* WHAT THE EXERCISE ASKS:
Rewrite the listing below, changing each "series" to "line" and leaving everything else as it is. Omit the pictures from your version.

* GIVEN RECORDS:
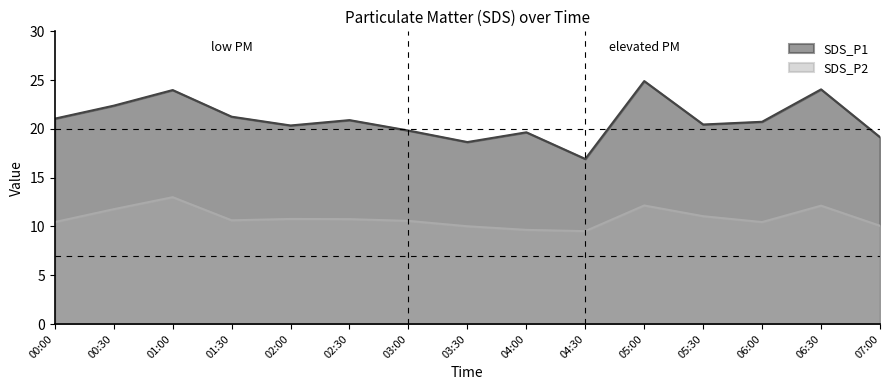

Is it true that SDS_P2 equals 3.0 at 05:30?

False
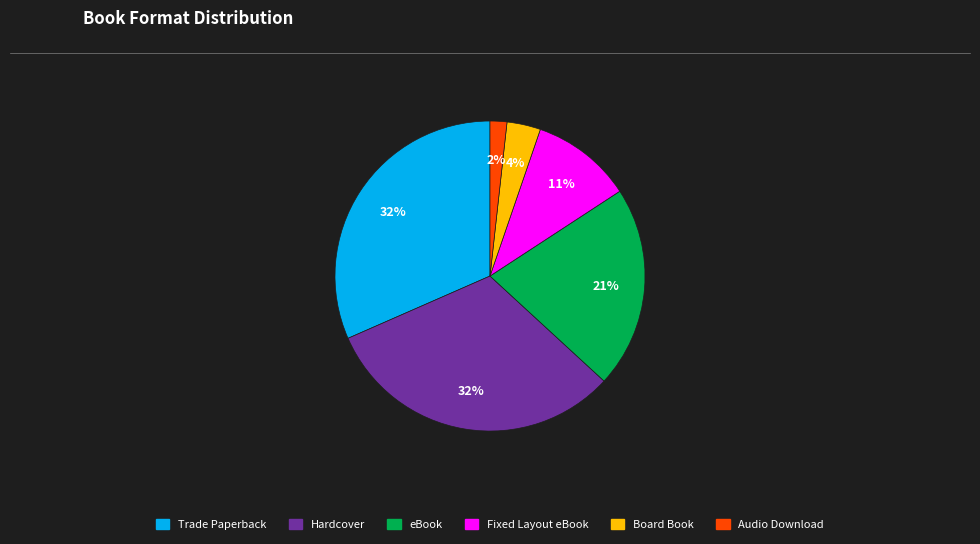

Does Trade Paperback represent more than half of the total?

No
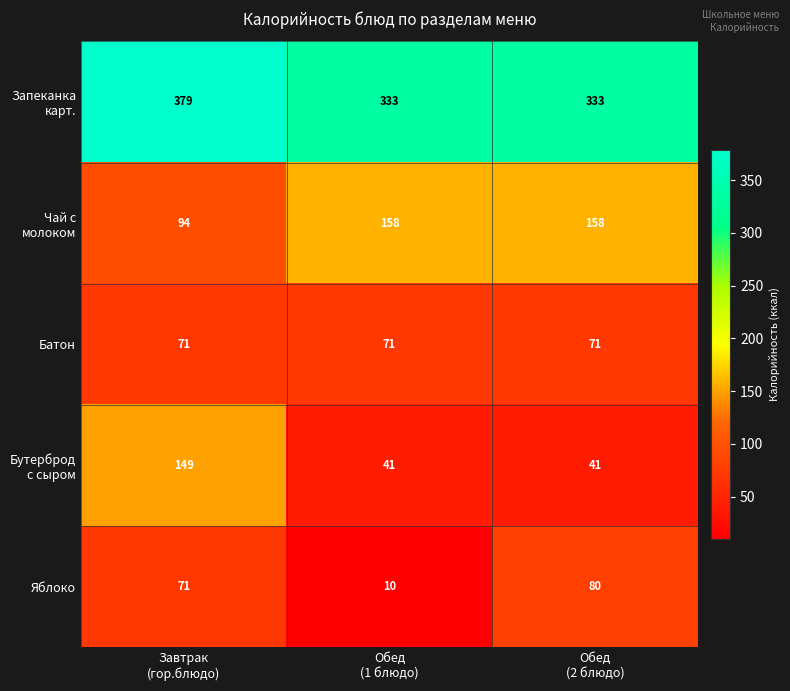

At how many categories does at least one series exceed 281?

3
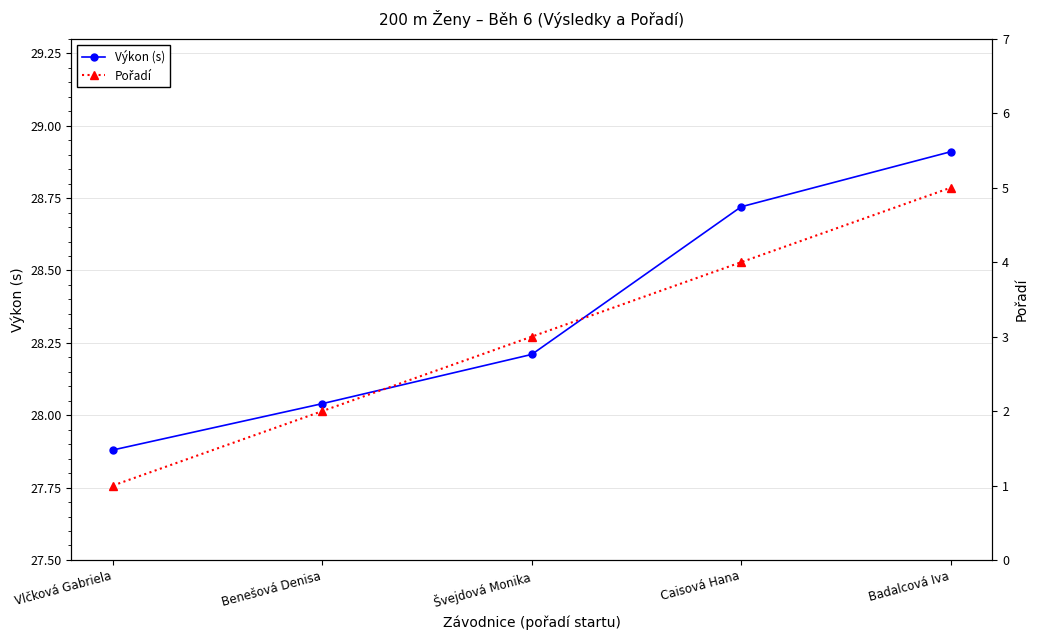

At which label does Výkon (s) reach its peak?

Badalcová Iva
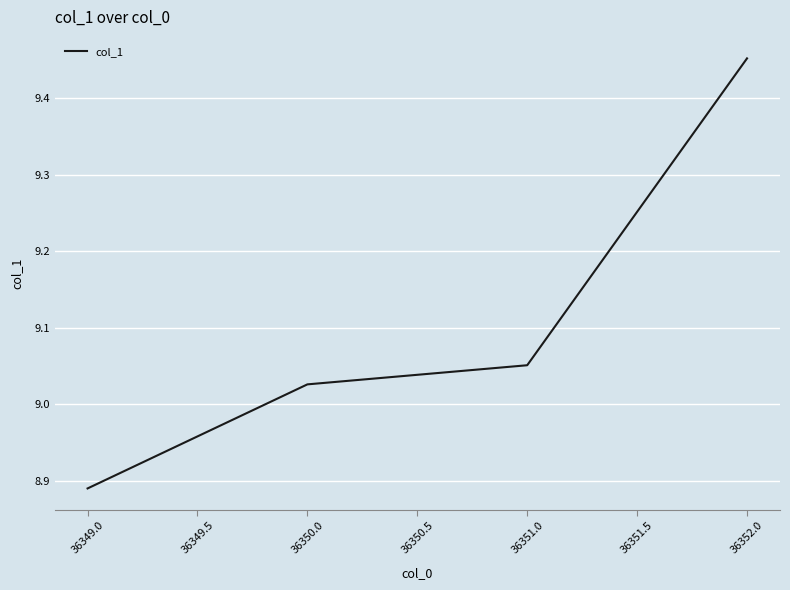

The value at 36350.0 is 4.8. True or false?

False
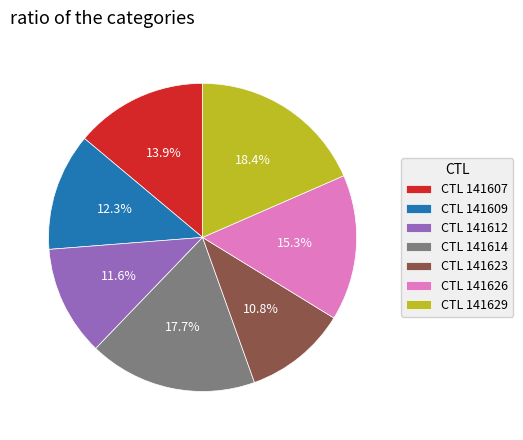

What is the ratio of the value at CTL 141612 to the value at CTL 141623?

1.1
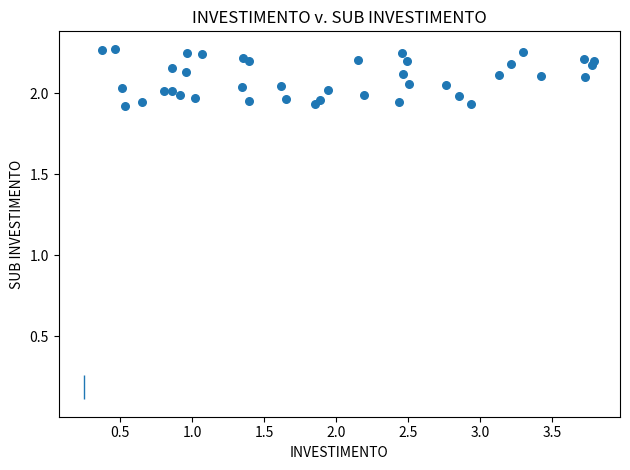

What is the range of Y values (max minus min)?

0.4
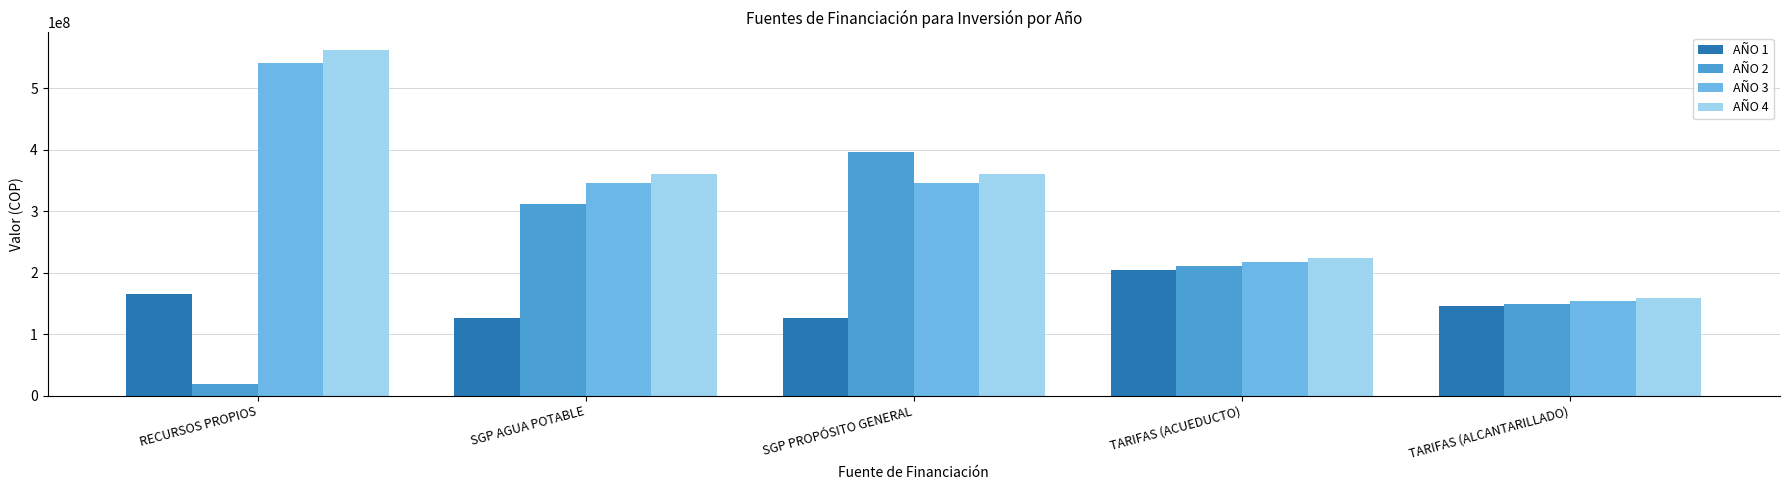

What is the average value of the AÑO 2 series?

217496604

* WRITTEN SOLUTION:
Is it true that SDS_P2 equals 3.0 at 05:30?

False

Does Trade Paperback represent more than half of the total?

No

At how many categories does at least one line exceed 281?

3

At which label does Výkon (s) reach its peak?

Badalcová Iva

The value at 36350.0 is 4.8. True or false?

False

What is the ratio of the value at CTL 141612 to the value at CTL 141623?

1.1

What is the range of Y values (max minus min)?

0.4

What is the average value of the AÑO 2 line?

217496604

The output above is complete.